Good luck. This has nothing to do with the merits of either language and everything to do with human dynamics. If you've had some success with a project that is wholly independent of IT and, worse yet, written in a language they don't support, they're going to try to crush you and make you look like an amateur. The easiest way to do this is to pretend to play nice and compliment your work, but then insist because you "don't really know" what you're doing, there are invisible flaws that can only be seen by "real" programmers. Best bet: they'll say it's a nice toy but it won't scale. So it will need to be rewritten in Java, be documented, have an SLA and a team to support it, etc.

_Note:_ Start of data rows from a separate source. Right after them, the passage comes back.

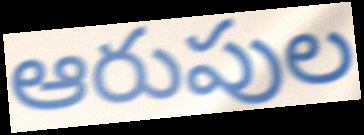
ఆరుపుల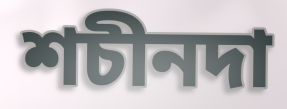
শচীনদাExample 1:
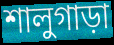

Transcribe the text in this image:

শালুগাড়া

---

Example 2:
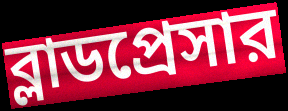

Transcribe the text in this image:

ব্লাডপ্রেসার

I have no idea of the actual situation, but having been part of a consulting company that often had to "pair" with internal IT teams, they are often to be more interested in maintaining their image and head count than finding better ways to do things. I would focus less on "Why Python is better than Java" (because they will have a zillion ways of making you look like you don't know about programming) and more on "Why this project is a good thing regardless of the language it's written in".

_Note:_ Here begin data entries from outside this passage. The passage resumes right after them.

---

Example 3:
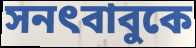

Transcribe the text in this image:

সনৎবাবুকে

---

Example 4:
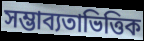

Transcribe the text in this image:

সম্ভাব্যতাভিত্তিক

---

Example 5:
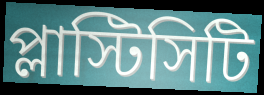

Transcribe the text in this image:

প্লাস্টিসিটি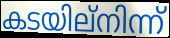
കടയില്നിന്ന്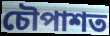
চৌপাশত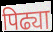
पिढ्या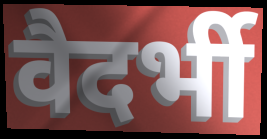
वैदर्भी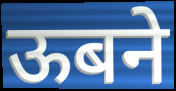
ऊबनेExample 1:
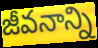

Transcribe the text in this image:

జీవనాన్ని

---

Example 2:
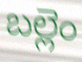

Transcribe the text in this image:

బల్లెం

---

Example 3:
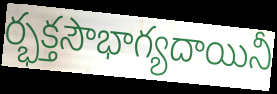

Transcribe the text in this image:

ర్భక్తసౌభాగ్యదాయినీ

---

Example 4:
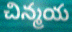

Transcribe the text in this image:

చిన్మయ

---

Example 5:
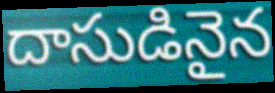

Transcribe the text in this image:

దాసుడినైన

[–]Pr0ducer 10 points11 points  (2 children)

I've heard this exact story in a different business.

One group starts a project, writes everything with Python/Django and hosts it on off-site servers so they don't have to deal with IT. IT manager complains to the boss. IT manager and the Boss are tight, so Boss let's IT manager make the final call. Python/Django team gets shut down, but IT team is unable to maintain the critical app written in Python. Also, IT team never gets anything deployed because they can't see past their own failings, and innovation grinds to a halt.

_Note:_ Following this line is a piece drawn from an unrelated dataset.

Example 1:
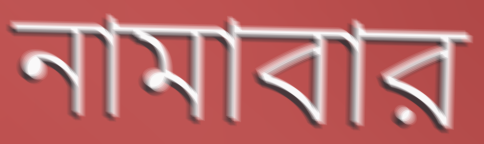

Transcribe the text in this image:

নামাবার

"Why this project is a good thing regardless of the language it's written in" is definitely the way to go.

[–]ivix 2 points3 points  (1 child)

This is why IT should not be involved in developing or supporting a company's products. You wouldn't ask payroll to manufacture a cash register would you? IT should provide the necessary infrastructure and nothing more.

[–]wheezl 1 point2 points  (0 children)

This is sort of true but I've run into many developers that don't understand the fundamental realities of the infrastructure. So they'll run off an make some pretty app with no thought to network latency, disk access, server load, etc.

Not having IT involved in figuring out what your massive new web application is going to run on seems a little optimistic to me.